Saved data entries:
--*--
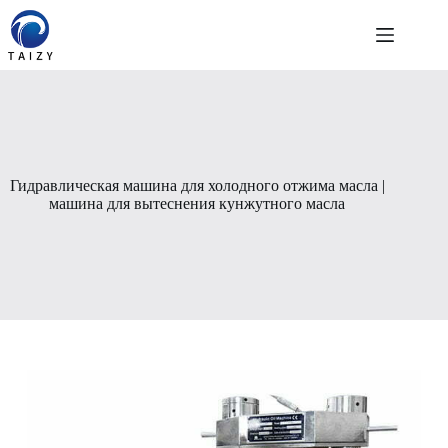
Перейти
к
сути
Гидравлическая машина для холодного отжима масла |
машина для вытеснения кунжутного масла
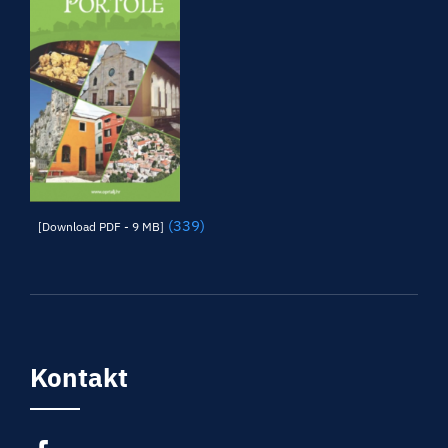
(339)
[Download PDF - 9 MB]
Kontakt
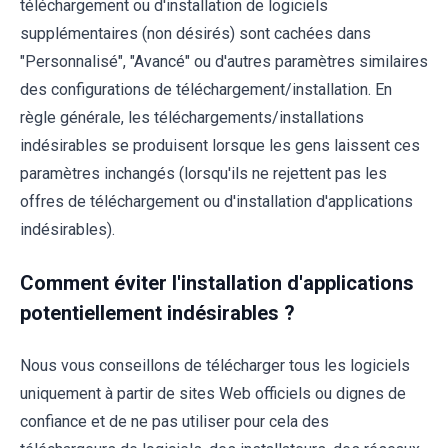
téléchargement ou d'installation de logiciels
supplémentaires (non désirés) sont cachées dans
"Personnalisé", "Avancé" ou d'autres paramètres similaires
des configurations de téléchargement/installation. En
règle générale, les téléchargements/installations
indésirables se produisent lorsque les gens laissent ces
paramètres inchangés (lorsqu'ils ne rejettent pas les
offres de téléchargement ou d'installation d'applications
indésirables).
Comment éviter l'installation d'applications
potentiellement indésirables ?
Nous vous conseillons de télécharger tous les logiciels
uniquement à partir de sites Web officiels ou dignes de
confiance et de ne pas utiliser pour cela des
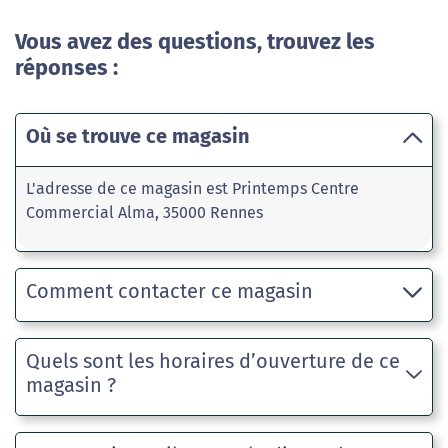
Vous avez des questions, trouvez les
réponses :
Où se trouve ce magasin
L'adresse de ce magasin est Printemps Centre
Commercial Alma, 35000 Rennes
Comment contacter ce magasin
Quels sont les horaires d’ouverture de ce
magasin ?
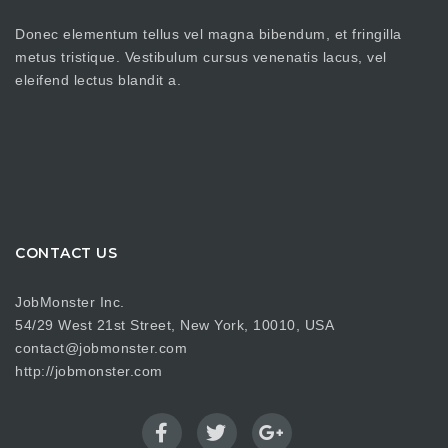
Donec elementum tellus vel magna bibendum, et fringilla
metus tristique. Vestibulum cursus venenatis lacus, vel
eleifend lectus blandit a.
CONTACT US
JobMonster Inc.
54/29 West 21st Street, New York, 10010, USA
contact@jobmonster.com
http://jobmonster.com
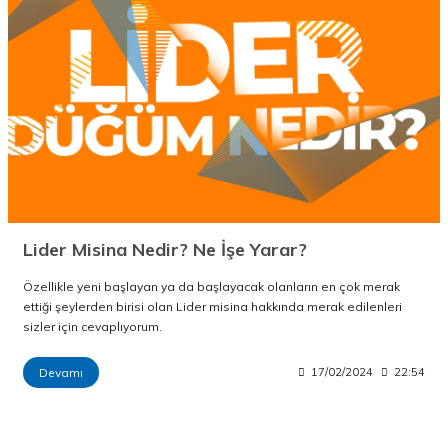
Lider Misina Nedir? Ne İşe Yarar?
Özellikle yeni başlayan ya da başlayacak olanların en çok merak
ettiği şeylerden birisi olan Lider misina hakkında merak edilenleri
sizler için cevaplıyorum.
Devamı
17/02/2024
22:54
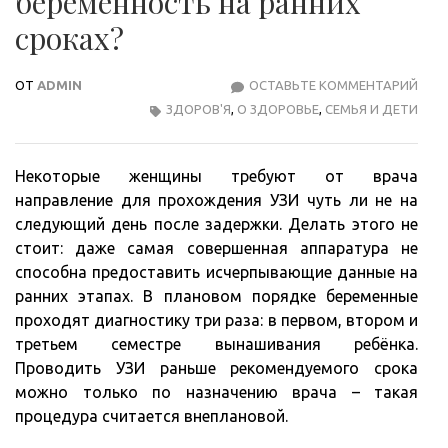
беременность на ранних
сроках?
ОТ
ADMIN
ОСТАВЬТЕ КОММЕНТАРИЙ
ПОЧ
ЗДОРОВ'Я
,
О ЗДОРОВЬЕ
,
СЕМЬЯ И ДЕТИ
УЗИ
НЕ
ПОК
Некоторые женщины требуют от врача
БЕР
направление для прохождения УЗИ чуть ли не на
НА
следующий день после задержки. Делать этого не
РАН
стоит: даже самая совершенная аппаратура не
СРО
способна предоставить исчерпывающие данные на
ранних этапах. В плановом порядке беременные
проходят диагностику три раза: в первом, втором и
третьем семестре вынашивания ребёнка.
Проводить УЗИ раньше рекомендуемого срока
можно только по назначению врача – такая
процедура считается внеплановой.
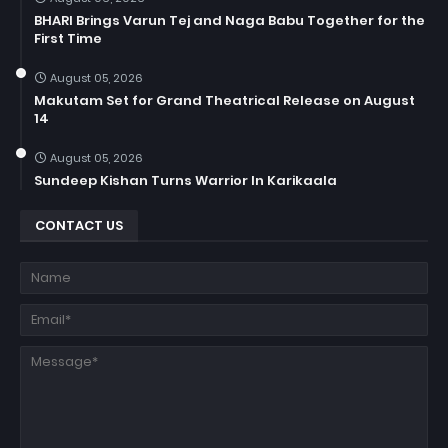
BHARI Brings Varun Tej and Naga Babu Together for the
First Time
August 05, 2026
Makutam Set for Grand Theatrical Release on August
14
August 05, 2026
Sundeep Kishan Turns Warrior In Karikaala
CONTACT US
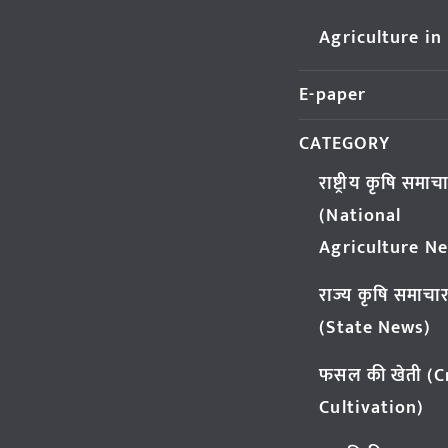
Agriculture in
E-paper
CATEGORY
राष्ट्रीय कृषि समाच
(National
Agriculture N
राज्य कृषि समाचा
(State News)
फसल की खेती (
Cultivation)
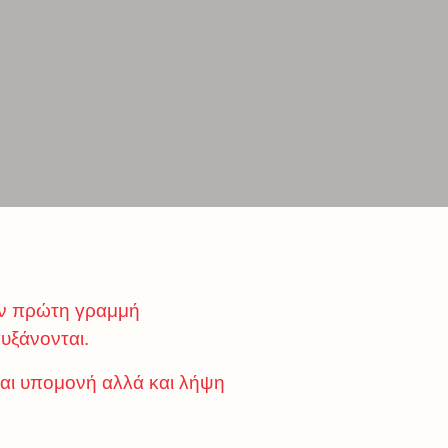
την πρώτη γραμμή
υξάνονται.
εται υπομονή αλλά και λήψη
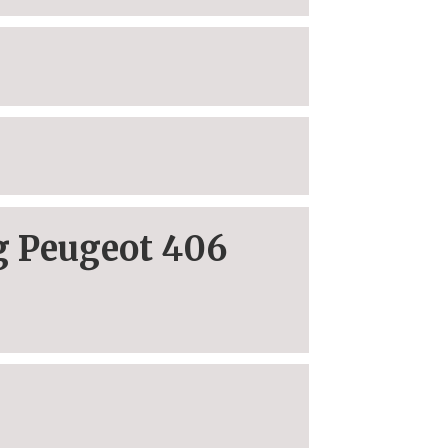
g Peugeot 406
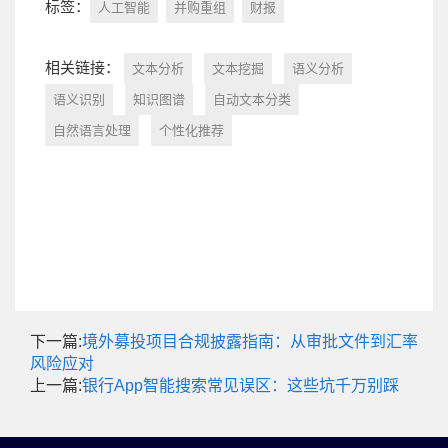
标签：
人工智能
并购重组
财报
相关链接：
文本分析
文本挖掘
语义分析
语义识别
知识图谱
自动文本分类
自然语言处理
个性化推荐
下一篇:
境外募投项目合规披露指南：从审批文件到汇率
风险应对
上一篇:
银行App智能搜索常见误区：这些坑千万别踩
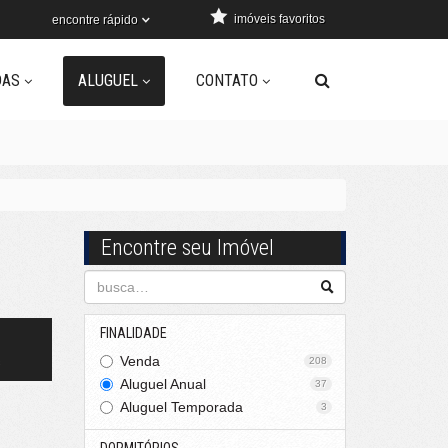
imóveis favoritos
encontre rápido
DAS
ALUGUEL
CONTATO
Encontre seu Imóvel
FINALIDADE
s
Venda
208
Aluguel Anual
37
Aluguel Temporada
3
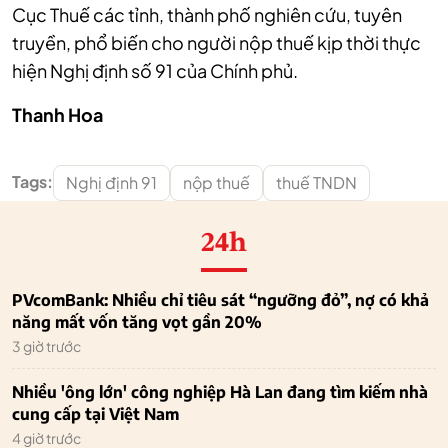
Cục Thuế các tỉnh, thành phố nghiên cứu, tuyên
truyền, phổ biến cho người nộp thuế kịp thời thực
hiện Nghị định số 91 của Chính phủ.
Thanh Hoa
Tags:
Nghị định 91
nộp thuế
thuế TNDN
24h
PVcomBank: Nhiều chỉ tiêu sát “ngưỡng đỏ”, nợ có khả
năng mất vốn tăng vọt gần 20%
3 giờ trước
Nhiều 'ông lớn' công nghiệp Hà Lan đang tìm kiếm nhà
cung cấp tại Việt Nam
4 giờ trước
--*--
If a line in the entries above contains "врача", report it.

[EXERCISE ANSWER]
Некоторые женщины требуют от врача
можно только по назначению врача – такая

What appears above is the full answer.